>>>

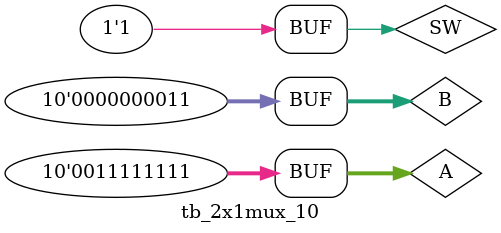
<source format=v>
module mux2x1_10(
    output reg [9:0] mout,      
    input wire [9:0] A, B,      //A when sel 0
    input wire SW
    );

    always @(*) begin
    case (SW)
        1'b0:mout [9:0] = A[9:0];
        1'b1: mout [9:0] = B[9:0];
        default:mout=10'bx;
        endcase
    end
  
endmodule

module tb_2x1mux_10 ();
    wire [9:0] mout;
    reg[9:0] A, B;
    reg SW;
    
    mux2x1_10 SUT(.mout(mout), .A(A), .B(B), .SW(SW));
    
    parameter PERIOD = 10;
    
    
    initial begin 
        A = 10'b111111111;   B= 10'b0; SW = 1'b0;     #PERIOD;
        A = 10'b0;    B= 10'b111111111; SW = 1'b1;     #PERIOD;
        A = 10'b11111111;    B= 10'b11; #PERIOD;
                              #PERIOD;
     end  
endmodule    
    
</source>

<<<

Exercise details:
Look through the data above for the string "input" and copy every line where it appears.

Answer box:
    input wire [9:0] A, B,      //A when sel 0
    input wire SW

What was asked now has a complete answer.